» **GIVEN PROBLEM**
Count how many lines in the records below contain the word "text". Reply with the number only.

» **INPUT ROWS**

******************************

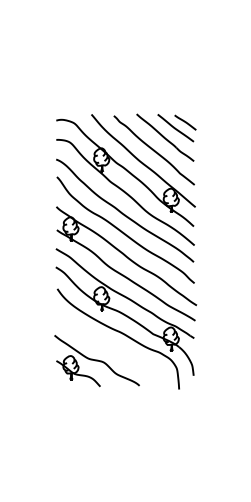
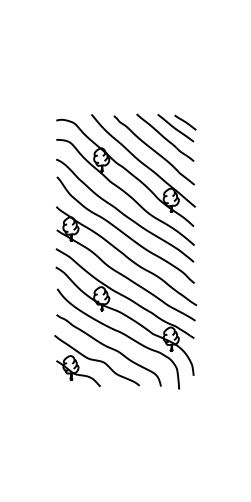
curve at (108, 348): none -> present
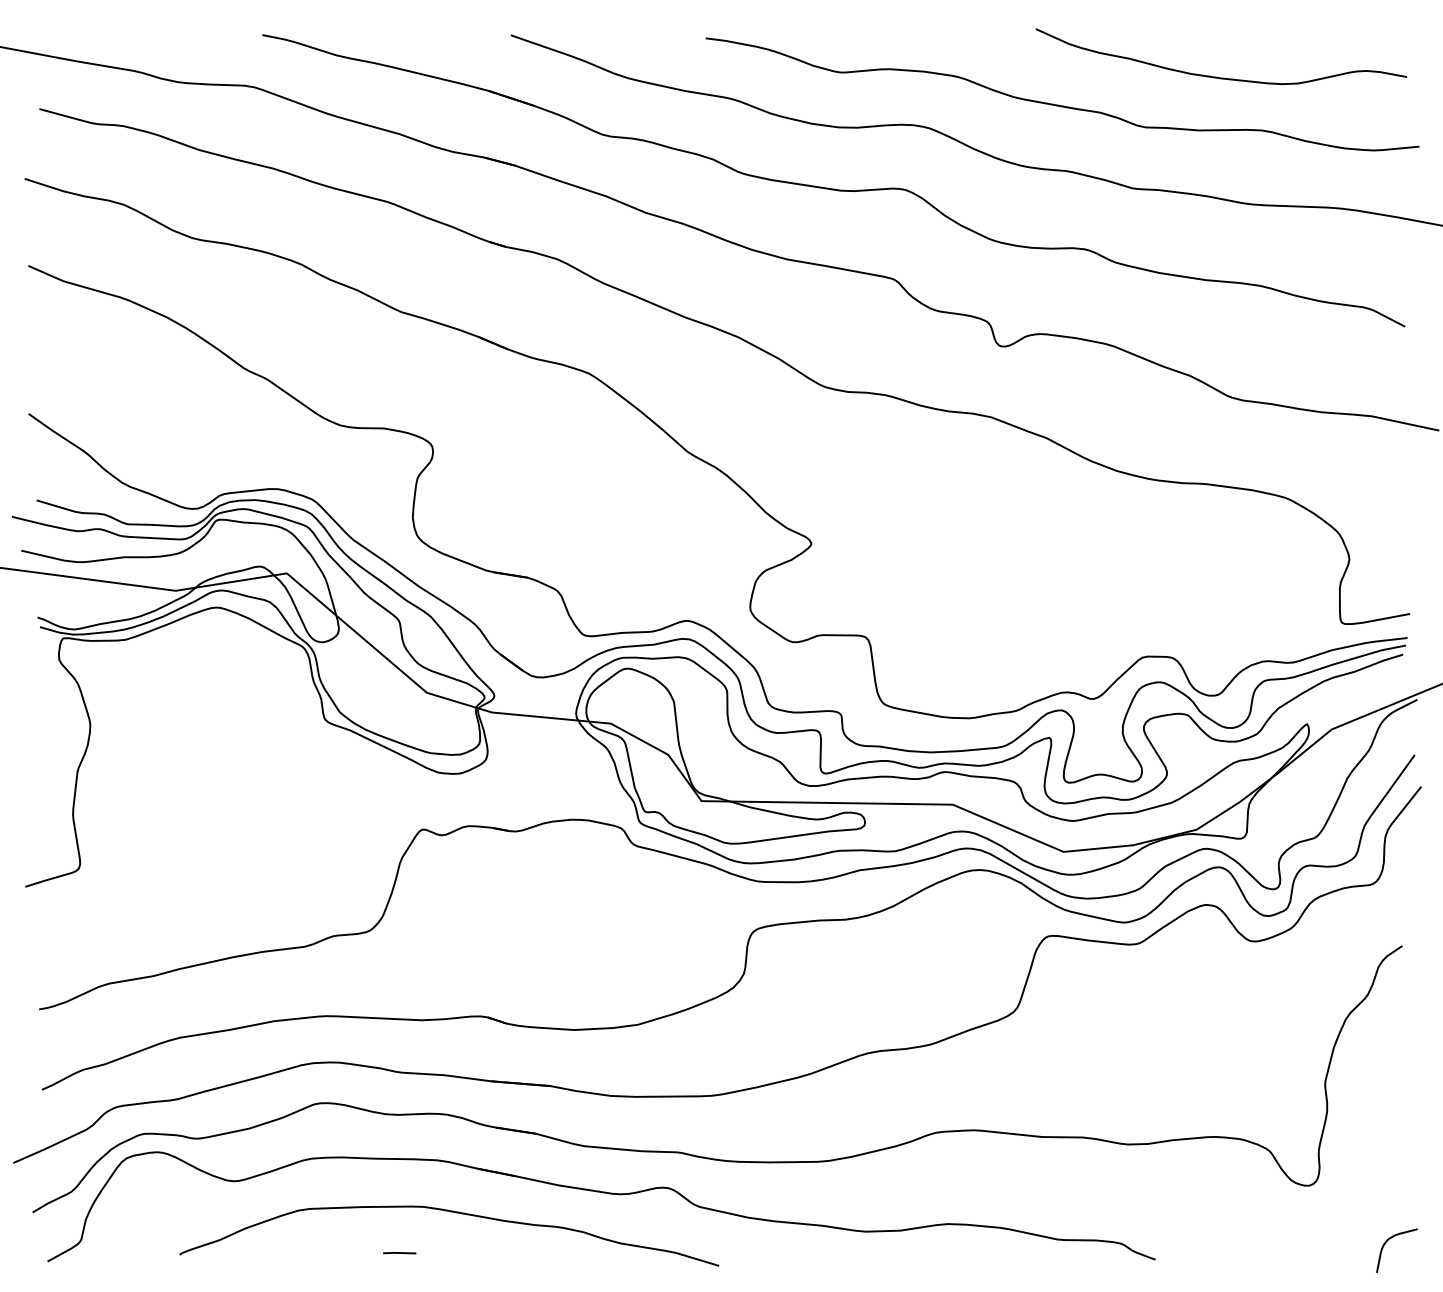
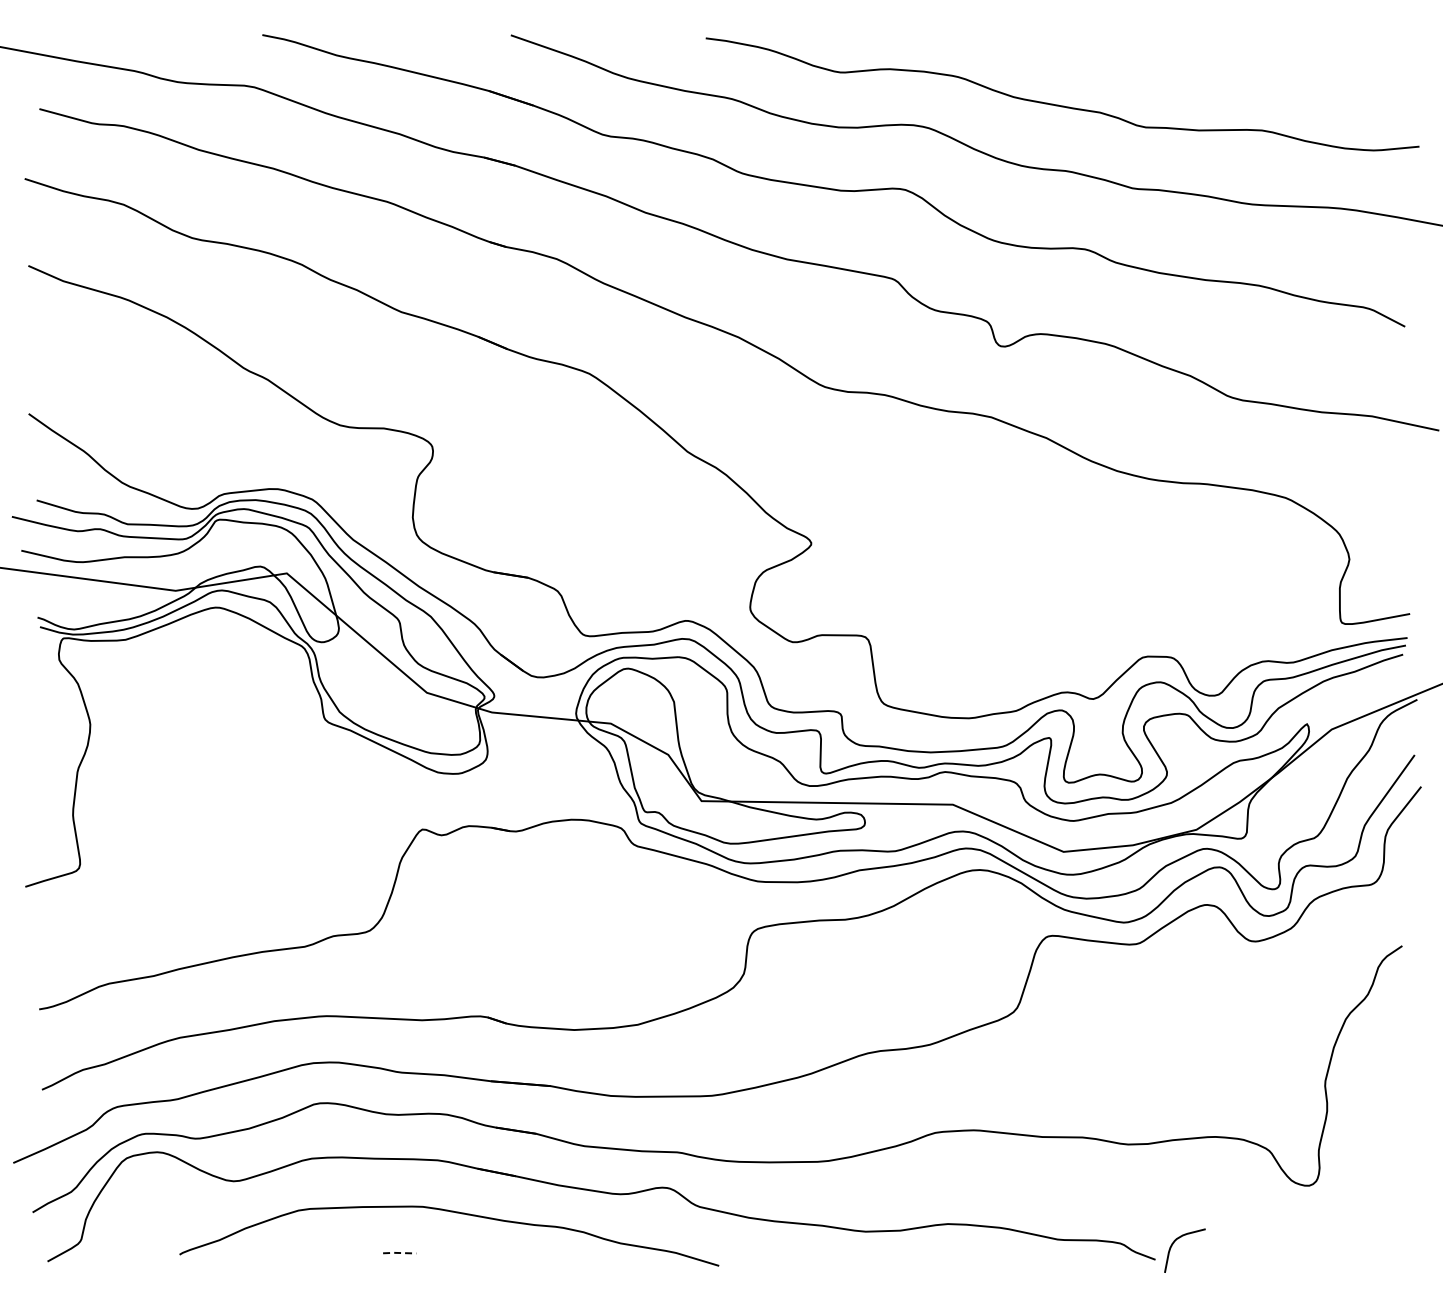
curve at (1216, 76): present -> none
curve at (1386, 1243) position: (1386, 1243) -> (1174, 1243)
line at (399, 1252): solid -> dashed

******************************

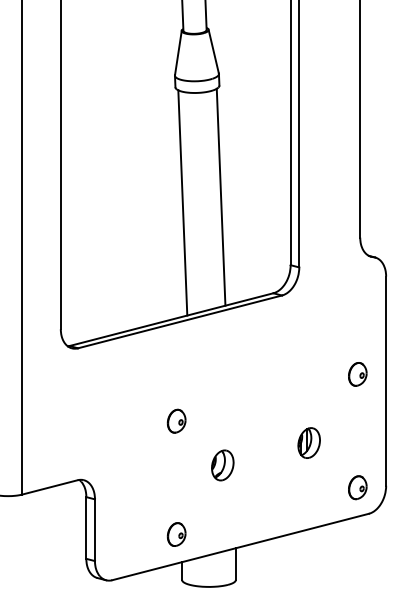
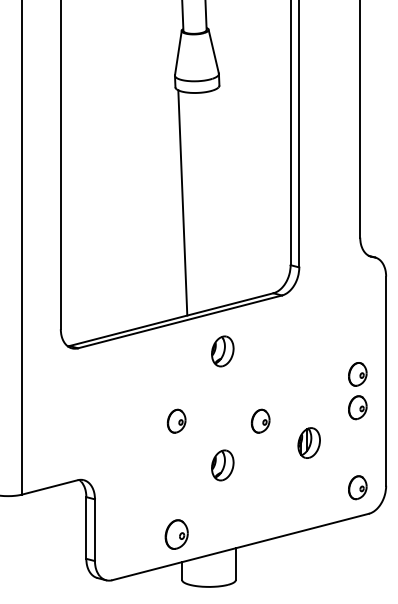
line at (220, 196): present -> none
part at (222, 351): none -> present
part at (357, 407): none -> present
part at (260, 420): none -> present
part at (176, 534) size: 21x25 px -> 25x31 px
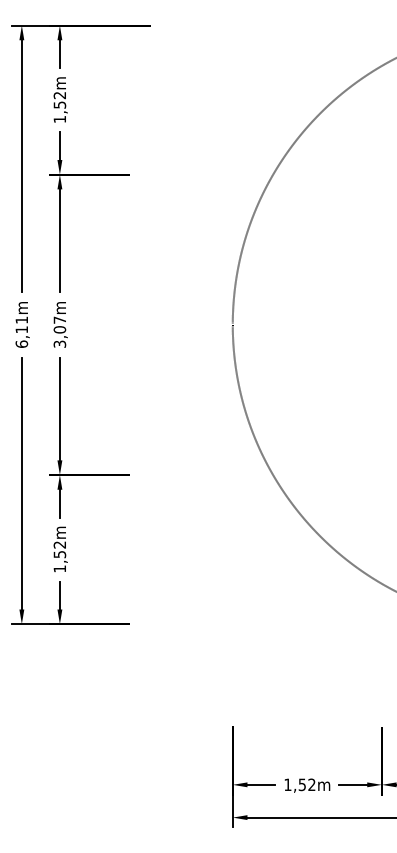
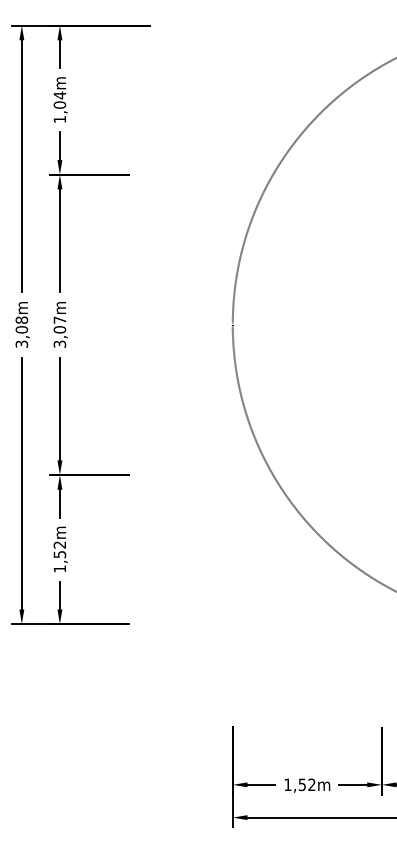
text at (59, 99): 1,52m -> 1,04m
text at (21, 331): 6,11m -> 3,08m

******************************

» **CORRECT ANSWER**
2